Another interesting thing about this book is the language that both Fawn and Dag use, and the way Bujold uses punctuation in the dialogue. The characters have a definite dialect. The way they speak is just enough different from the way I speak that I don't quite recognize it. This too is extremely well done, in that it's not difficult to follow, but it's noticeably different from what we might expect from heroes and heroines in a fantasy or a romance. It's a little tricky to find a good example of dialogue that doesn't give anything away and still gives you an idea of what I mean, but let's try this one:

Dag was suddenly mortally tired of mistrustful strangers. He missed his patrol, for all their irritations. He almost missed the irritations, in their comfortable familiarity.

"Hey, Little Spark. I was going to wait for the wagon and take you to Grassforge lying flat, but I got to thinking. We might double up and ride out the way we came in the other day, and you wouldn't be jostled around any worse."

Her face lit. "Better, I should think. That lane would rattle your teeth, in a wagon."

"Even taking it slowly and carefully, we could reach town in about three hours' time. If you think it wouldn't overtire you?"

"Leave now, you mean? I'll pack my bedroll. It'll only take a moment!" She twirled about.

There's something simple and deliberate about it, especially about the way Dag talks. Fawn, on the other hand, true to her character, often skips words or jumps ahead of herself when she's speaking. Both of them have a particular lilt to their speech, and it reinforces who they are, and the fact that they are each their own person. And the fact that they're not from around here. It reinforces the world-building, too.

The book is, overall, well-crafted. The exciting parts are exciting, the scary parts are scary, the sad parts are sad, the sexy parts are sexy -- and tender, and realistic. And none of that is as easy as it sounds to put together, but everything is pitch-perfect. There are little twists and tweaks, scenes that go just slightly differently from expected, but don't stand out like a sore thumb.

I'm trying to figure out why I don't see myself reading this book over and over again, because I don't really have anything negative to say about it. I guess I don't think that anything was strikingly innovative; nothing stuck out like a sore thumb, but nothing stuck out as being particularly blindingly great, either. It doesn't inspire the same bittersweet heartache that Patricia McKillip seems to get from me more often than not, for example.

I really liked this book, and I'm going to get the next one as soon as I drop this one off at the library.
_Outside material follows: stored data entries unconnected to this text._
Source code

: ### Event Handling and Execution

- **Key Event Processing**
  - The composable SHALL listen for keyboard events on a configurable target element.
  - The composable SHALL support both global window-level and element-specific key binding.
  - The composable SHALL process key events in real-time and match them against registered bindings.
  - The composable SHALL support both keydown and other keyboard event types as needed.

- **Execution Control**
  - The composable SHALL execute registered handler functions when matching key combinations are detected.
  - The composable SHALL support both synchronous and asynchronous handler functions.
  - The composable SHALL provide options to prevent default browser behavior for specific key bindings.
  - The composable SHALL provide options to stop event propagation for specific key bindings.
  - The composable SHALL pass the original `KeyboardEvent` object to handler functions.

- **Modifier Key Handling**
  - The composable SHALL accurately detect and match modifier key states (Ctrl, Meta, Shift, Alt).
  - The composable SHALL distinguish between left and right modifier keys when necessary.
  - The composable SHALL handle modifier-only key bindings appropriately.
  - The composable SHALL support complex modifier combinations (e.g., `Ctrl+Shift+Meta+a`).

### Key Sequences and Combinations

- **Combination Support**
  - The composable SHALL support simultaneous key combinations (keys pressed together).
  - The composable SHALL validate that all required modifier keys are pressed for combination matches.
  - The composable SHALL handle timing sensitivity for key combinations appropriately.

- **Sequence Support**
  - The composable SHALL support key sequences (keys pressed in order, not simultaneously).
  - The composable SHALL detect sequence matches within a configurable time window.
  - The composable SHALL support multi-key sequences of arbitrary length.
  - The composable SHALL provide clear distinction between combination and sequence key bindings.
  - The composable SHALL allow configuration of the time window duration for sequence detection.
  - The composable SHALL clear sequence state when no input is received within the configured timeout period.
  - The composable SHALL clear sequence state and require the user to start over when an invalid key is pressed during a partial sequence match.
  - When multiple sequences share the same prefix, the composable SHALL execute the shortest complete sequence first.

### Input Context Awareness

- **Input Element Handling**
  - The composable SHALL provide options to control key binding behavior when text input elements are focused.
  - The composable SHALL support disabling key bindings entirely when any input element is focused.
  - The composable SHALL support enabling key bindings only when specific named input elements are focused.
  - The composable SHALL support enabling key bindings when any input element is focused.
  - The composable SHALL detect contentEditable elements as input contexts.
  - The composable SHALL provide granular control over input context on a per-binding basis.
I think the first thing I'll be reading about is how Dag's captain handles all the various surprises Dag's about to drop, and I don't think any of them are going to go over well. And I imagine it's going to be painful. But I still want to know.

2 comments:

Marg said...

I've just borrowed this book from the library. I have heard lots of good things about her books but have never picked them up before.

Unknown said...

You are in the same spot I was, then! I'm interested to hear someone else's perspective; I'm still puzzling on why it didn't feel quite as good as I wanted it to be.